「しかし未だ安全とは程遠く、皆さんジャーナリストを案内するのは月がかわってからになりそうです」
それまで待てないのがワシらである。東洋の島国では自称・専門家やの、有名ジャーナリストやの弁護士やのが「降伏せえ」やのウクライナの民の「民意」を無視したかのようなヘタレ世論が幅をきかせているのである。
キーウにいる日本人スチールカメラマンは不肖・宮嶋一人だけ
今も満開の桜の下で平和の惰眠をむさぼる日本人にいかにウクライナの民が圧倒的不利な逆境を跳ね返し、首都を死守し、敵を追い払ったかを記録、伝えるのは今ここキーウにいる報道に関わる者の務めであろう。
しかし、しかし、信じられるか?
今キーウには日本の新聞記者や大テレビ局のクルーが一人もいないのである。この侵略戦争における地球規模の反人権犯罪行為に新聞もテレビ局も全く興味ないかのように……。

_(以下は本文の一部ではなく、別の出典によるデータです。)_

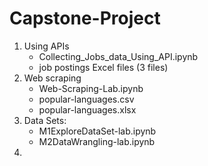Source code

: # Capstone-Project

1. Using APIs
   - Collecting_Jobs_data_Using_API.ipynb
   - job postings Excel files (3 files)
2. Web scraping
   - Web-Scraping-Lab.ipynb
   - popular-languages.csv
   - popular-languages.xlsx
3. Data Sets:
   - M1ExploreDataSet-lab.ipynb
   - M2DataWrangling-lab.ipynb
4. 

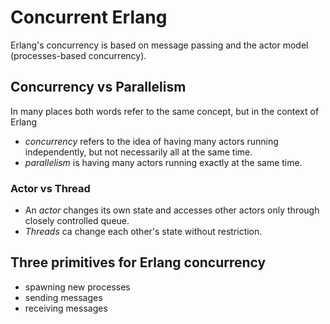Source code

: # Concurrent Erlang

Erlang's concurrency is based on message passing and the actor model (processes-based concurrency).

## Concurrency vs Parallelism
In many places both words refer to the same concept, but in the context of Erlang

- _concurrency_ refers to the idea of having many actors running independently, but not necessarily all at the same time.
- _parallelism_ is having many actors running exactly at the same time.

### Actor vs Thread
- An _actor_ changes its own state and accesses other actors only through closely controlled queue.
- _Threads_ ca change each other's state without restriction.

## Three primitives for Erlang concurrency
- spawning new processes
- sending messages
- receiving messages
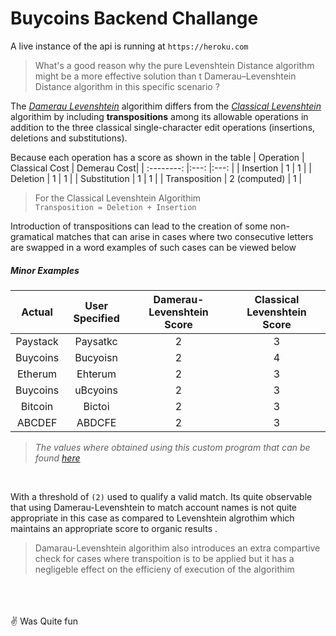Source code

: # Buycoins Backend Challange

A live instance of the api is running at 
`https://heroku.com`<br/>


> What's a good reason why the pure Levenshtein Distance algorithm might be a more effective solution than t
> Damerau–Levenshtein Distance algorithm in this specific scenario ?

The *[Damerau Levenshtein](https://en.wikipedia.org/wiki/Damerau%E2%80%93Levenshtein_distance)* algorithim differs from the *[Classical Levenshtein](https://en.wikipedia.org/wiki/Damerau%E2%80%93Levenshtein_distance)* algorithim by including __transpositions__
among its allowable operations in addition to the three classical single-character 
edit operations (insertions, deletions and substitutions).


Because each operation has a score as shown in the table
| Operation     | Classical Cost  | Demerau Cost|
| :--------:    |:---:            |:---: |
| Insertion     | 1               | 1    |
| Deletion      | 1               | 1    |
| Substitution  | 1               | 1    |
| Transposition | 2 (computed)    | 1    |


> For the Classical Levenshtein Algorithim   
> ``Transposition = Deletion + Insertion``


Introduction of transpositions can lead to the creation of some non-gramatical matches
that can arise in cases where two consecutive letters are swapped in
a word examples of such cases can be viewed below


##### Minor Examples

|Actual    | User Specified  | Damerau-Levenshtein Score | Classical Levenshtein Score |
|:-------: | :-------------: |      :-----------:        |       :---------:      |
|Paystack  | Paysatkc        | 2                         | 3                      |
|Buycoins  | Bucyoisn        | 2                         | 4                      |
|Etherum   | Ehterum         | 2                         | 3                      |
|Buycoins  | uBcyoins        | 2                         | 3                      |
|Bitcoin   | Bictoi          | 2                         | 3                      |
|ABCDEF    | ABDCFE          | 2                         | 3                      |

> *The values where obtained using this custom program that can be found [here](https://gist.github.com/CreamyMilk/d3cf06bc380411e1ab8fd87cd425c25b)*


<br />

With a threshold of  ` (2) ` used to qualify a valid match.
Its quite observable that using Damerau-Levenshtein to match account names is not quite appropriate in this case
as compared to Levenshtein algrothim which maintains an appropriate score to organic results .


>Damarau-Levenshtein algorithim also introduces an extra compartive check for cases where transpoition is to be applied
>but it has a negligeble effect on the efficieny of execution of the algorithim



<br />
<br />
<br />
✌️ Was Quite fun 
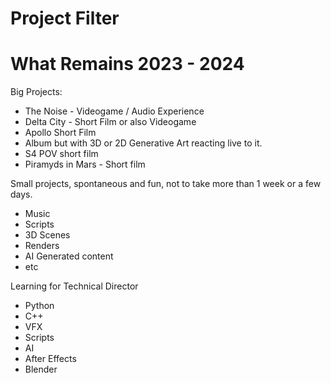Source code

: # Project Filter

# What Remains 2023 - 2024

Big Projects:
- The Noise - Videogame / Audio Experience
- Delta City - Short Film or also Videogame
- Apollo Short Film 
- Album but with 3D or 2D Generative Art reacting live to it.
- S4 POV short film
- Piramyds in Mars - Short film

Small projects, spontaneous and fun, not to take more than 1 week or a few days.
- Music
- Scripts
- 3D Scenes
- Renders
- AI Generated content
- etc

Learning for Technical Director
- Python
- C++
- VFX
- Scripts
- AI
- After Effects
- Blender


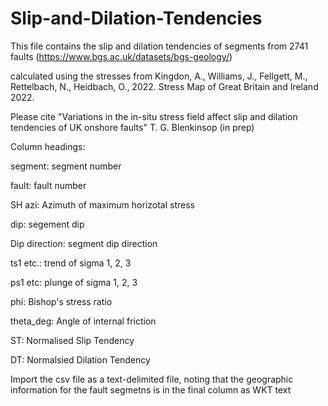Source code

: # Slip-and-Dilation-Tendencies
This file contains the slip and dilation tendencies of segments from 2741 faults (https://www.bgs.ac.uk/datasets/bgs-geology/) 

calculated using the stresses from Kingdon, A., Williams, J., Fellgett, M., Rettelbach, N., Heidbach, O., 2022. Stress Map of Great Britain and Ireland 2022.

Please cite "Variations in the in-situ stress field affect slip and dilation tendencies of UK onshore faults"
T. G. Blenkinsop (in prep)

Column headings:

segment: segment number

fault: fault number

SH azi: Azimuth of maximum horizotal stress

dip: segement dip

Dip direction: segment dip direction

ts1 etc.: trend of sigma 1, 2, 3

ps1 etc: plunge of sigma 1, 2, 3

phi: Bishop's stress ratio

theta_deg: Angle of internal friction

ST: Normalised Slip Tendency

DT: Normalsied Dilation Tendency

Import the csv file as a text-delimited file, noting that the geographic information for the fault segmetns is in the final column as WKT text

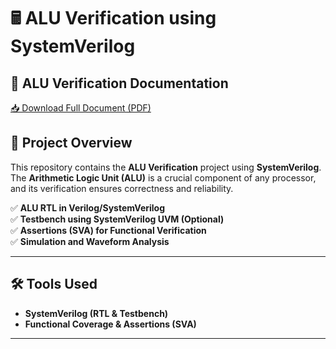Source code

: # 🖩 ALU Verification using SystemVerilog  

## 📄 ALU Verification Documentation  
[📥 Download Full Document (PDF)](Digital%20Clock%20FSM57.pdf)  

## 📌 Project Overview  
This repository contains the **ALU Verification** project using **SystemVerilog**. The **Arithmetic Logic Unit (ALU)** is a crucial component of any processor, and its verification ensures correctness and reliability.  

✅ **ALU RTL in Verilog/SystemVerilog**  
✅ **Testbench using SystemVerilog UVM (Optional)**  
✅ **Assertions (SVA) for Functional Verification**  
✅ **Simulation and Waveform Analysis**  

---

## 🛠 Tools Used  
- **SystemVerilog (RTL & Testbench)**  
- **Functional Coverage & Assertions (SVA)**  

---
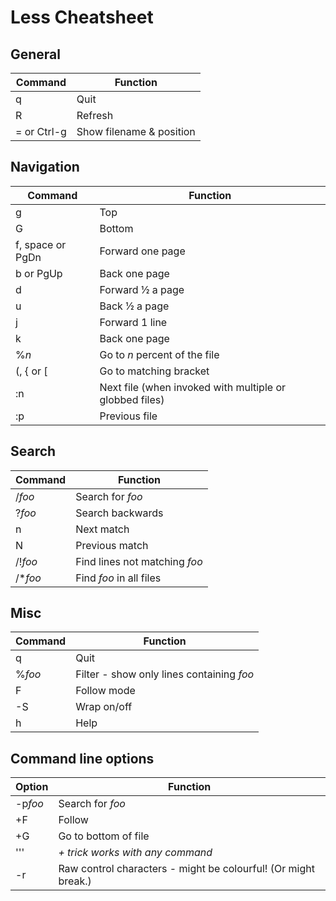 # Less Cheatsheet

## General

|**Command**|**Function**|
|-|-|
|q|Quit|
|R|Refresh|
|= or Ctrl-g|Show filename & position|

## Navigation

|**Command**|**Function**|
|-|-|
|g|Top|
|G|Bottom|
|f, space or PgDn|Forward one page|
|b or PgUp|Back one page|
|d|Forward ½ a page|
|u|Back ½ a page|
|j|Forward 1 line|
|k|Back one page|
|%*n*|Go to *n* percent of the file|
|(, { or [|Go to matching bracket|
|:n|Next file (when invoked with multiple or globbed files)|
|:p|Previous file|

## Search

|**Command**|**Function**|
|-|-|
|/*foo*|Search for *foo*|
|?*foo*|Search backwards|
|n|Next match|
|N|Previous match|
|/!*foo*|Find lines not matching *foo*|
|/\**foo*|Find *foo* in all files|

## Misc

|**Command**|**Function**|
|-|-|
|q|Quit|
|%*foo*|Filter - show only lines containing *foo*|
|F|Follow mode|
|-S|Wrap on/off|
|h|Help|

## Command line options

|**Option**|**Function**|
|-|-|
|-p*foo*|Search for *foo*|
|+F|Follow|
|+G|Go to bottom of file|
|'''|*+ trick works with any command*|
|-r|Raw control characters - might be colourful! (Or might break.)|

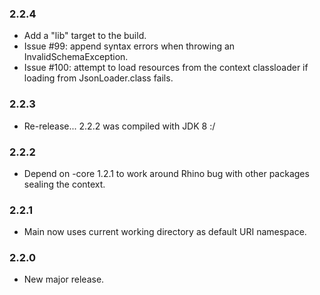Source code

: ### 2.2.4

* Add a "lib" target to the build.
* Issue #99: append syntax errors when throwing an InvalidSchemaException.
* Issue #100: attempt to load resources from the context classloader if loading
  from JsonLoader.class fails.

### 2.2.3

* Re-release... 2.2.2 was compiled with JDK 8 :/

### 2.2.2

* Depend on -core 1.2.1 to work around Rhino bug with other packages sealing the
  context.

### 2.2.1

* Main now uses current working directory as default URI namespace.

### 2.2.0

* New major release.

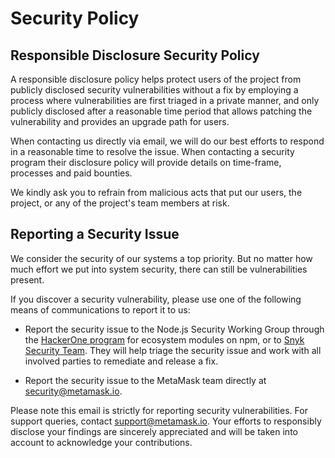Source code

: # Security Policy

## Responsible Disclosure Security Policy

A responsible disclosure policy helps protect users of the project from publicly disclosed security vulnerabilities without a fix by employing a process where vulnerabilities are first triaged in a private manner, and only publicly disclosed after a reasonable time period that allows patching the vulnerability and provides an upgrade path for users.

When contacting us directly via email, we will do our best efforts to respond in a reasonable time to resolve the issue. When contacting a security program their disclosure policy will provide details on time-frame, processes and paid bounties.

We kindly ask you to refrain from malicious acts that put our users, the project, or any of the project's team members at risk.

## Reporting a Security Issue

We consider the security of our systems a top priority. But no matter how much effort we put into system security, there can still be vulnerabilities present.

If you discover a security vulnerability, please use one of the following means of communications to report it to us:

- Report the security issue to the Node.js Security Working Group through the [HackerOne program](https://hackerone.com/nodejs-ecosystem) for ecosystem modules on npm, or to [Snyk Security Team](https://snyk.io/vulnerability-disclosure). They will help triage the security issue and work with all involved parties to remediate and release a fix.

- Report the security issue to the MetaMask team directly at [security@metamask.io](mailto:security@metamask.io).

Please note this email is strictly for reporting security vulnerabilities. For support queries, contact [support@metamask.io](mailto:support@metamask.io).
Your efforts to responsibly disclose your findings are sincerely appreciated and will be taken into account to acknowledge your contributions.
 
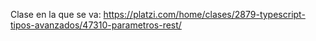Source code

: Clase en la que se va: https://platzi.com/home/clases/2879-typescript-tipos-avanzados/47310-parametros-rest/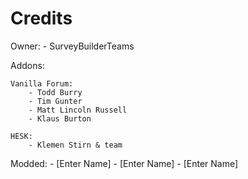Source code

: # Credits

Owner:
    - SurveyBuilderTeams

Addons:

    Vanilla Forum:
        - Todd Burry
        - Tim Gunter
        - Matt Lincoln Russell 
        - Klaus Burton
        
    HESK:
        - Klemen Stirn & team
Modded:
    - [Enter Name]
    - [Enter Name]
    - [Enter Name]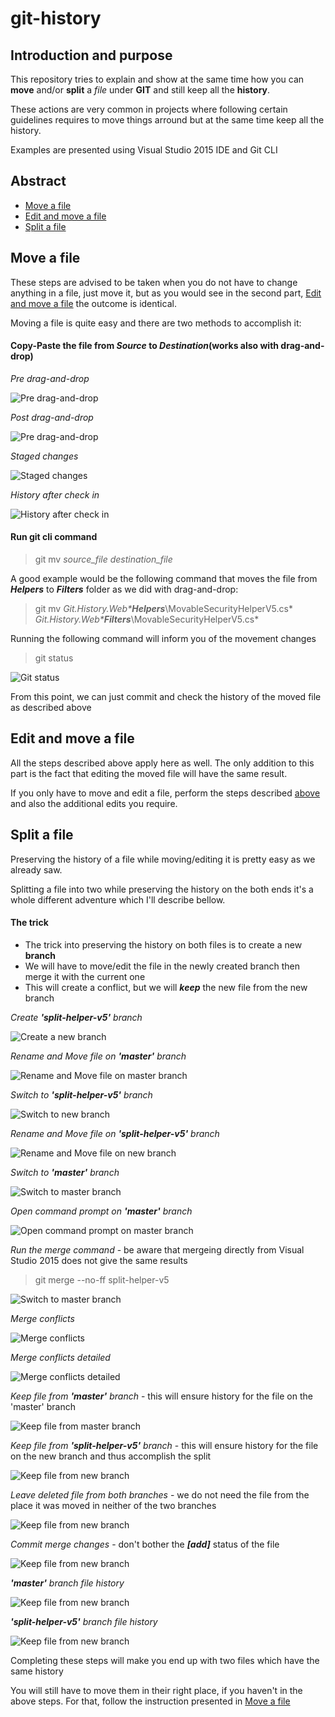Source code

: # git-history

## Introduction and purpose
This repository tries to explain and show at the same time how you can **move** and/or **split** a *file* under **GIT** and still keep all the **history**.

These actions are very common in projects where following certain guidelines requires to move things arround but at the same time keep all the history.

Examples are presented using Visual Studio 2015 IDE and Git CLI

## Abstract
 * [Move a file](#move-a-file)
 * [Edit and move a file](#edit-and-move-a-file)
 * [Split a file](#split-a-file)

## Move a file
These steps are advised to be taken when you do not have to change anything in a file, just move it, but as you would see in the second part, [Edit and move a file](#edit-and-move-a-file) the outcome is identical.

Moving a file is quite easy and there are two methods to accomplish it:

#### Copy-Paste the file from *Source* to *Destination*(works also with drag-and-drop)
*Pre drag-and-drop*

![Pre drag-and-drop](https://raw.githubusercontent.com/aoancea/git-history/master/assets/move-a-file-pre-drag-and-drop.PNG)

*Post drag-and-drop*

![Pre drag-and-drop](https://raw.githubusercontent.com/aoancea/git-history/master/assets/move-a-file-post-drag-and-drop.PNG)

*Staged changes*

![Staged changes](https://raw.githubusercontent.com/aoancea/git-history/master/assets/move-a-file-staged-changes.PNG)

*History after check in*

![History after check in](https://raw.githubusercontent.com/aoancea/git-history/master/assets/move-a-file-history.PNG)  
   
#### Run git cli command
>git mv *source_file* *destination_file*

A good example  would be the following command that moves the file from ***Helpers*** to ***Filters*** folder as we did with drag-and-drop:
>git mv *Git.History.Web\****Helpers****\MovableSecurityHelperV5.cs* *Git.History.Web\****Filters****\MovableSecurityHelperV5.cs*

Running the following command will inform you of the movement changes
> git status

![Git status](https://raw.githubusercontent.com/aoancea/git-history/master/assets/move-a-file-git-status.PNG)

From this point, we can just commit and check the history of the moved file as described above

## Edit and move a file
All the steps described above apply here as well. The only addition to this part is the fact that editing the moved file will have the same result.

If you only have to move and edit a file, perform the steps described [above](#move-a-file) and also the additional edits you require.

## Split a file
Preserving the history of a file while moving/editing it is pretty easy as we already saw.

Splitting a file into two while preserving the history on the both ends it's a whole different adventure which I'll describe bellow.

#### The trick
 * The trick into preserving the history on both files is to create a new **branch**
 * We will have to move/edit the file in the newly created branch then merge it with the current one
 * This will create a conflict, but we will ***keep*** the new file from the new branch

*Create* ***'split-helper-v5'*** *branch*

![Create a new branch](https://raw.githubusercontent.com/aoancea/git-history/master/assets/split-a-file-create-new-branch.PNG)

*Rename and Move file on* ***'master'*** *branch*

![Rename and Move file on master branch](https://raw.githubusercontent.com/aoancea/git-history/master/assets/split-a-file-rename-and-move-file-on-master-branch.PNG)

*Switch to* ***'split-helper-v5'*** *branch*

![Switch to new branch](https://raw.githubusercontent.com/aoancea/git-history/master/assets/split-a-file-switch-to-new-branch.PNG)

*Rename and Move file on* ***'split-helper-v5'*** *branch*

![Rename and Move file on new branch](https://raw.githubusercontent.com/aoancea/git-history/master/assets/split-a-file-rename-and-move-file-on-new-branch.PNG)

*Switch to* ***'master'*** *branch*

![Switch to master branch](https://raw.githubusercontent.com/aoancea/git-history/master/assets/split-a-file-switch-to-master-branch.PNG)

*Open command prompt on* ***'master'*** *branch*

![Open command prompt on master branch](https://raw.githubusercontent.com/aoancea/git-history/master/assets/split-a-file-open-command-prompt.PNG)

*Run the merge command* - be aware that mergeing directly from Visual Studio 2015 does not give the same results
>git merge --no-ff split-helper-v5

![Switch to master branch](https://raw.githubusercontent.com/aoancea/git-history/master/assets/split-a-file-run-merge-in-git-cli.PNG)

*Merge conflicts*

![Merge conflicts](https://raw.githubusercontent.com/aoancea/git-history/master/assets/split-a-file-merge-conflicts.PNG)

*Merge conflicts detailed*

![Merge conflicts detailed](https://raw.githubusercontent.com/aoancea/git-history/master/assets/split-a-file-merge-conflicts-detailed.PNG)

*Keep file from* ***'master'*** *branch* - this will ensure history for the file on the 'master' branch

![Keep file from master branch](https://raw.githubusercontent.com/aoancea/git-history/master/assets/split-a-file-keep-file-from-master-branch.PNG)

*Keep file from* ***'split-helper-v5'*** *branch* - this will ensure history for the file on the new branch and thus accomplish the split

![Keep file from new branch](https://raw.githubusercontent.com/aoancea/git-history/master/assets/split-a-file-keep-file-from-new-branch.PNG)

*Leave deleted file from both branches* - we do not need the file from the place it was moved in neither of the two branches

![Keep file from new branch](https://raw.githubusercontent.com/aoancea/git-history/master/assets/split-a-file-leave-deleted-file-from-both-branches.PNG)

*Commit merge changes* - don't bother the ***[add]*** status of the file

![Keep file from new branch](https://raw.githubusercontent.com/aoancea/git-history/master/assets/split-a-file-commit-conflict-changes.PNG)

***'master'*** *branch file history*

![Keep file from new branch](https://raw.githubusercontent.com/aoancea/git-history/master/assets/split-a-file-master-branch-file-history.PNG)


***'split-helper-v5'*** *branch file history*

![Keep file from new branch](https://raw.githubusercontent.com/aoancea/git-history/master/assets/split-a-file-new-branch-file-history.PNG)

Completing these steps will make you end up with two files which have the same history

You will still have to move them in their right place, if you haven't in the above steps. For that, follow the instruction presented in [Move a file](#move-a-file)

この大量殺戮をその目で見て真実を追及しようとする新聞記者やテレビ局レポーターが一人もいない。そんな新聞社やテレビ局に愛想をつかしやめてきたというガッツのあるフリーの記者なら来ているが……。
実戦いうても自称戦場カメラマンの架空戦場とちゃうで
一方、ウクライナの気合の入った若きジャーナリストは日本のジャーナリストと全然ちゃう。イヴァンはロシア軍の侵略がはじまってからの戦闘で右足を負傷しているし、ほかのスタッフ全員も実戦を経験しているのである。
実戦いうても自称戦場カメラマンの架空戦場とちゃうで。2014年のクリミア紛争以降ウクライナはずうっと戦禍やったのである。彼らが協力してきたドローン撮影はウクライナの勝利のために貢献するという自負が彼らの表情に現れていた。
さて、話もまとまったところで、早速電話でも説明したようにワシはこうきりだした。
「実はボディーアーマー(防弾チョッキ)も鉄パチ(防弾ヘルメット)も持ち合わせていないんだが……」
そうなんである。チョッキに鉄パチなんぞしょせん気休めなのである。死ぬときは死ぬし、助かるときは助かる。シリアで殺された山本美香氏はチョッキしょってたが、その隙間の首に銃弾を受け即死した。長久手の立てこもり事件では特殊部隊SATの隊員ですらチョッキの隙間に357マグナム弾をぶち込まれ20代の若さで亡くなった。しかしこういう戦地でのエンベット(従軍)取材では必須のアイテムである。これをしょってないと同行取材が認められない。